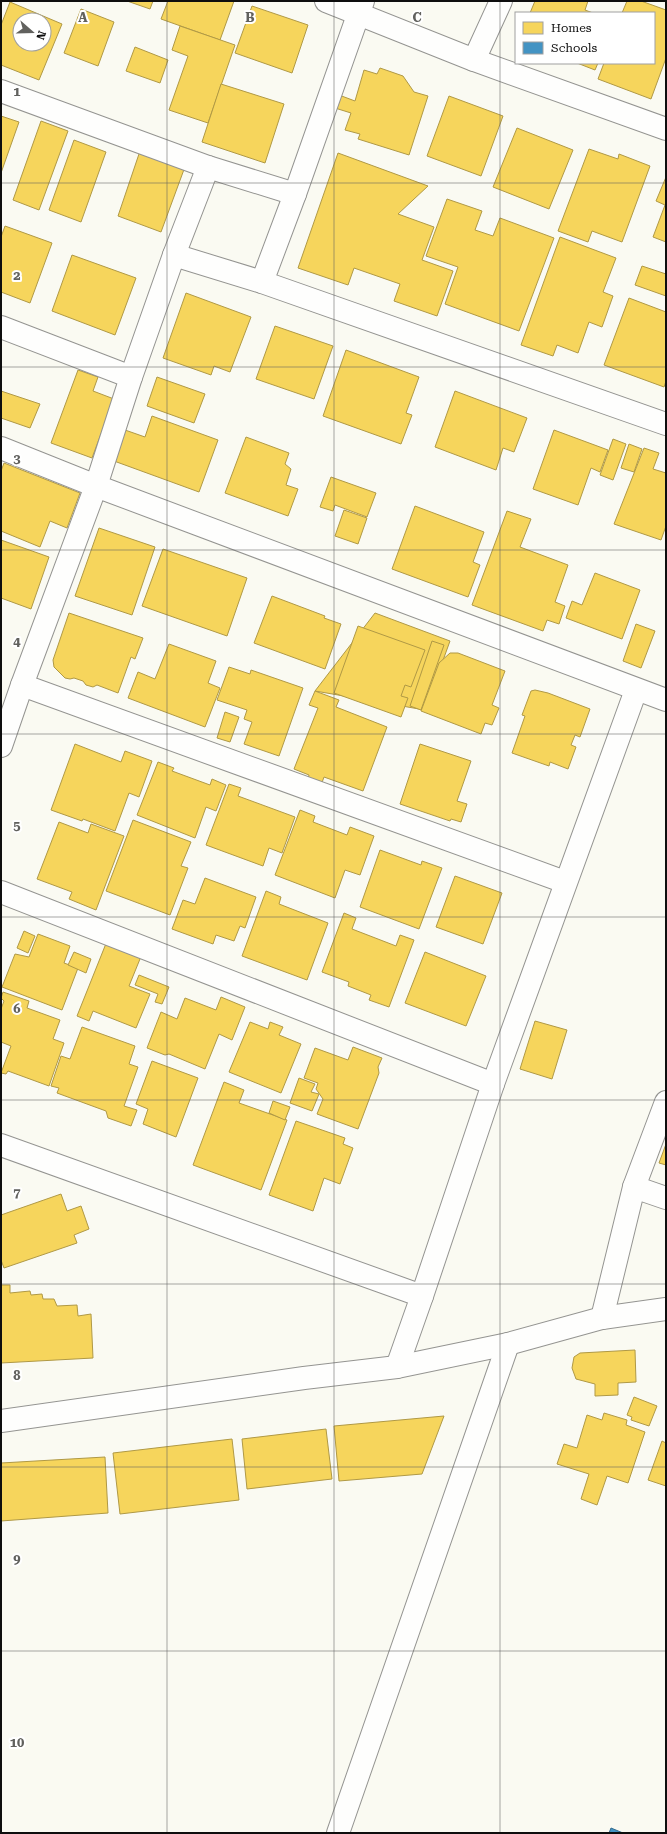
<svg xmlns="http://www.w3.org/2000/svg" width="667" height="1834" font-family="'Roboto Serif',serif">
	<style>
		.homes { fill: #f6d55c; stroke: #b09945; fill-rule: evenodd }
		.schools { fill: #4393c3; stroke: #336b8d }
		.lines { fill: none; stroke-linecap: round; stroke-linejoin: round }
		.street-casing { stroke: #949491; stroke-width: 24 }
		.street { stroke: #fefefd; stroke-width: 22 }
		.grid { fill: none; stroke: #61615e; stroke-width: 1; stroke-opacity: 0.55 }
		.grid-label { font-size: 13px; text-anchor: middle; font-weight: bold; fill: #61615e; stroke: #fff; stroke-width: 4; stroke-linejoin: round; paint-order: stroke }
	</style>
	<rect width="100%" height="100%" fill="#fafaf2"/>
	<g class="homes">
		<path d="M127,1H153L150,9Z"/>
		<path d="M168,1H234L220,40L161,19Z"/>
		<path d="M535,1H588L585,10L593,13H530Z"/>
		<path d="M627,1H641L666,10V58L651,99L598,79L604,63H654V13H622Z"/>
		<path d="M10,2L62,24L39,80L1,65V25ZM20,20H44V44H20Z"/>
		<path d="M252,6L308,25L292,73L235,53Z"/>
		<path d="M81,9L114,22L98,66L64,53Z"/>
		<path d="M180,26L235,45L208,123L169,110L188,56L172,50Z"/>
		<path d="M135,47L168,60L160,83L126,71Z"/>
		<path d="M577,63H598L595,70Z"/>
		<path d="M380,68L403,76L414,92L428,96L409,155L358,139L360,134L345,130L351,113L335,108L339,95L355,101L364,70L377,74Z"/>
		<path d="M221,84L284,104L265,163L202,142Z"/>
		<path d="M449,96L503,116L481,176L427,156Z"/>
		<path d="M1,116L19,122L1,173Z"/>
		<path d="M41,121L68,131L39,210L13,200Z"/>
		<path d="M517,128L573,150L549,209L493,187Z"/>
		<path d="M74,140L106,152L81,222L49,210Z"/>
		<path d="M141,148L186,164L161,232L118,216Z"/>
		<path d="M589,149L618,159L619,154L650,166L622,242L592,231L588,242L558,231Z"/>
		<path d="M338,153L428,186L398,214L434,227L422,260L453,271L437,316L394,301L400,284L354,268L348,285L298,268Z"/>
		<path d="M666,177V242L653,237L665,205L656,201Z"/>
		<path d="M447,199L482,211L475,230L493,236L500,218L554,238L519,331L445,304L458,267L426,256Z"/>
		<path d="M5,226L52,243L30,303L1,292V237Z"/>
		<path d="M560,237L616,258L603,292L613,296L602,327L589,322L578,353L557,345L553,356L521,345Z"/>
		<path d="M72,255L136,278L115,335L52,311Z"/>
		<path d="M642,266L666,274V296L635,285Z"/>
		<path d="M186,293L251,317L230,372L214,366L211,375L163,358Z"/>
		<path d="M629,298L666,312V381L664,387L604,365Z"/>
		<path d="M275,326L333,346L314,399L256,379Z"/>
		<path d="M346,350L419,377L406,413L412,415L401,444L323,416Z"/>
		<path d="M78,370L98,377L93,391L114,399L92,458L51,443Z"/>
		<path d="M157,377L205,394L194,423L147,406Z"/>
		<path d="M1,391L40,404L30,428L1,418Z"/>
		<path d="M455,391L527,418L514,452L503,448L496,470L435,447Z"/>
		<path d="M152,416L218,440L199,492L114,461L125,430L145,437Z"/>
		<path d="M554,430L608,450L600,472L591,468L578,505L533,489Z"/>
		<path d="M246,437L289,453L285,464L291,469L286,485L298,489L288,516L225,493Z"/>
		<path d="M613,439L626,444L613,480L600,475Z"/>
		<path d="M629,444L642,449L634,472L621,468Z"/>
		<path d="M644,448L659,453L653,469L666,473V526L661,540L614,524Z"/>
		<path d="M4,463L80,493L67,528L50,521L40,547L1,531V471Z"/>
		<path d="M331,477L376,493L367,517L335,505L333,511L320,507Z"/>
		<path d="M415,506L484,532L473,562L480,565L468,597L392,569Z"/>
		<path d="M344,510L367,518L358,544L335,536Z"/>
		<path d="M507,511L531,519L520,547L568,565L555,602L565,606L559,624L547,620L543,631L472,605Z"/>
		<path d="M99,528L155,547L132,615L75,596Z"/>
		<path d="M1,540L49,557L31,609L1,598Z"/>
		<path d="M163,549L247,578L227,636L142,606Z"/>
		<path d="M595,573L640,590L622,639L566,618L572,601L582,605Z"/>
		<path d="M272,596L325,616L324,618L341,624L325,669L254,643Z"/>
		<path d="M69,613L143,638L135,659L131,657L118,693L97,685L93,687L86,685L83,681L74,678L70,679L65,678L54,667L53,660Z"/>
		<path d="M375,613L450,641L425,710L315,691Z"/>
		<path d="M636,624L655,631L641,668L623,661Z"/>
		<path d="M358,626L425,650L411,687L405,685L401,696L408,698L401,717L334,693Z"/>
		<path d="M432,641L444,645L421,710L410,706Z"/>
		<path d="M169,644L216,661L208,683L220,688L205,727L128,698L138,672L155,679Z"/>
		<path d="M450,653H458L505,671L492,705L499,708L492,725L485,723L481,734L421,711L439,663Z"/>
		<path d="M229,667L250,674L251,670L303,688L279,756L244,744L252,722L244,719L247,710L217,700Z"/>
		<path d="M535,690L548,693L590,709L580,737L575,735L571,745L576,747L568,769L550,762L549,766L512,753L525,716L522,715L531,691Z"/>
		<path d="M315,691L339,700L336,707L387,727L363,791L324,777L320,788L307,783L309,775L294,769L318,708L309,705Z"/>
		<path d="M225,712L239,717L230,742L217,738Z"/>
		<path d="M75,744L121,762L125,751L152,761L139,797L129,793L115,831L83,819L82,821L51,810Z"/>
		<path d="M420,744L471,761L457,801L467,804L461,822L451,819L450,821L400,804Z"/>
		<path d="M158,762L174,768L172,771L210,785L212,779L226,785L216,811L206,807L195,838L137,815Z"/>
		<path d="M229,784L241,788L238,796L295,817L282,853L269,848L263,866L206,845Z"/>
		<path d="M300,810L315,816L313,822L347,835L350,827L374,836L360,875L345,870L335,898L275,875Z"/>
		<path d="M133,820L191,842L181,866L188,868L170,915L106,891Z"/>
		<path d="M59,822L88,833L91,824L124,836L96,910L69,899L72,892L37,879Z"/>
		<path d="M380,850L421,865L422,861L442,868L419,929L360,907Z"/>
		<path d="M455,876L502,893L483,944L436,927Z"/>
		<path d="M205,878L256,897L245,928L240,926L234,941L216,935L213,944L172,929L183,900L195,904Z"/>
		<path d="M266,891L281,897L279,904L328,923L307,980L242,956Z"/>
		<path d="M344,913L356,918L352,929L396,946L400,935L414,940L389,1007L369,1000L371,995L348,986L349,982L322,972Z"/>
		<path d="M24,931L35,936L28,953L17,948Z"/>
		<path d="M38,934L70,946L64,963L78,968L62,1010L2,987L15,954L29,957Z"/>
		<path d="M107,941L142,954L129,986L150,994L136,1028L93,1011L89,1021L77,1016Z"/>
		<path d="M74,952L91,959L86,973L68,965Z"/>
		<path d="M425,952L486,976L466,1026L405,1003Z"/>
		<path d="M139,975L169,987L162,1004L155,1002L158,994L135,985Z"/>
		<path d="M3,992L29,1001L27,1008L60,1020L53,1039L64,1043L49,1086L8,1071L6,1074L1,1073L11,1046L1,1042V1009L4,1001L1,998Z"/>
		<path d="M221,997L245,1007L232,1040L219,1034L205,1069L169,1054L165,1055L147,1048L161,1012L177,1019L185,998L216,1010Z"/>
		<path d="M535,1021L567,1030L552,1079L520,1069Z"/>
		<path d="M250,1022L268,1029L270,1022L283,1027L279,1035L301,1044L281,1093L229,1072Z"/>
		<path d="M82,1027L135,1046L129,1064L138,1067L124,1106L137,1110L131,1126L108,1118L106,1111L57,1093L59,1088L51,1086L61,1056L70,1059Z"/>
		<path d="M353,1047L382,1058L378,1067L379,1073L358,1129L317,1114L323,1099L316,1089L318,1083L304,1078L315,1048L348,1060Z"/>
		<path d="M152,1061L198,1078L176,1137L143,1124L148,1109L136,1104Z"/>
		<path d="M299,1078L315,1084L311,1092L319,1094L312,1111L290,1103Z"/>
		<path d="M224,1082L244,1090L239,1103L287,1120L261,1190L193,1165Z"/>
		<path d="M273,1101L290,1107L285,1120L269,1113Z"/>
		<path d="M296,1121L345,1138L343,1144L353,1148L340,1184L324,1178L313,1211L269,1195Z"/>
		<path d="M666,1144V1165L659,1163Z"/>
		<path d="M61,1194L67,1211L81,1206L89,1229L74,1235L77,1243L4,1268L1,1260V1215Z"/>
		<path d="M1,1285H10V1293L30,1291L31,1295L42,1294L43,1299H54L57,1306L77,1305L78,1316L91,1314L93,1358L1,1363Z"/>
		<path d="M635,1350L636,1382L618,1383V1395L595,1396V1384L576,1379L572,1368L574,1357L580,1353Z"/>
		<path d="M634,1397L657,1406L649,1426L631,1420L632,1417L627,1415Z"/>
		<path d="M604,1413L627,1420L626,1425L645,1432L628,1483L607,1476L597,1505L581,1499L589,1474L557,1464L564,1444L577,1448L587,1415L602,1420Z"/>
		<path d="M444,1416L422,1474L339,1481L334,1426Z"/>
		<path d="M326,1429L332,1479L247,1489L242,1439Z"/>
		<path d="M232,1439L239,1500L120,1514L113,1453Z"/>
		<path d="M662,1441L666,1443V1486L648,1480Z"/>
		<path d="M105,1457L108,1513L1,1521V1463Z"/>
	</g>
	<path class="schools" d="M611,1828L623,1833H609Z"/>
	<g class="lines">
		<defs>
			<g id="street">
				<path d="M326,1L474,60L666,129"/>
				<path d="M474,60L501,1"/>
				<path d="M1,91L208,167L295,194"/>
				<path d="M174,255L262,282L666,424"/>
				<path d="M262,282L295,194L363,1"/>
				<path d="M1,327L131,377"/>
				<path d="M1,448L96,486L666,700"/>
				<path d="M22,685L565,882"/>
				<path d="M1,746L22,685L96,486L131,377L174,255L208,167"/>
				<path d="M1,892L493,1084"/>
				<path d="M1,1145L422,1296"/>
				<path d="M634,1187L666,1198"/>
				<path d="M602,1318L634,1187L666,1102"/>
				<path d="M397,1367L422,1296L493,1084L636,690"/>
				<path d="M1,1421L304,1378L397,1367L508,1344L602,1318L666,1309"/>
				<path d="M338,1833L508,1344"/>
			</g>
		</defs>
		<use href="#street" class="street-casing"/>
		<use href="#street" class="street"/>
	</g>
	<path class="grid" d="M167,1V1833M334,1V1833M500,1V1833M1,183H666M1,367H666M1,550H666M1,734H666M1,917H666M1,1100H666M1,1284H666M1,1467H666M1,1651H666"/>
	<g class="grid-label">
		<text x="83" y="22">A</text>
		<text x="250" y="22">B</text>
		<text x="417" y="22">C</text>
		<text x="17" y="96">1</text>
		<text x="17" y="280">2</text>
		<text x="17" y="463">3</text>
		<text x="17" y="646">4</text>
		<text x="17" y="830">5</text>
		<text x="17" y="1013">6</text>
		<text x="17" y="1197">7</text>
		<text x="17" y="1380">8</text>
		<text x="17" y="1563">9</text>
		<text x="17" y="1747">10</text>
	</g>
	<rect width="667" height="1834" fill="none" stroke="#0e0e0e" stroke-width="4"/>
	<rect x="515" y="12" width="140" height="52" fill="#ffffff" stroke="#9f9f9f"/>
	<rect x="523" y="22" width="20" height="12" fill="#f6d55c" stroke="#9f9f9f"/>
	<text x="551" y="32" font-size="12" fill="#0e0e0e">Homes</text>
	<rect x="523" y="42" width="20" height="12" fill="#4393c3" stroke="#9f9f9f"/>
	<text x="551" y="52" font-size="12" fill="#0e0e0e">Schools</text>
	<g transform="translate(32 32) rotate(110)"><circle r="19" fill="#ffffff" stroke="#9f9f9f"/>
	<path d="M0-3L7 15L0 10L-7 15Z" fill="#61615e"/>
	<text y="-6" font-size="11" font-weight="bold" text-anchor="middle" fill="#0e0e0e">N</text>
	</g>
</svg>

-------

*WORK REQUIRED:*
Find each line in the records above that contains "href", and copy it.

*SOLUTION:*
		<use href="#street" class="street-casing"/>
		<use href="#street" class="street"/>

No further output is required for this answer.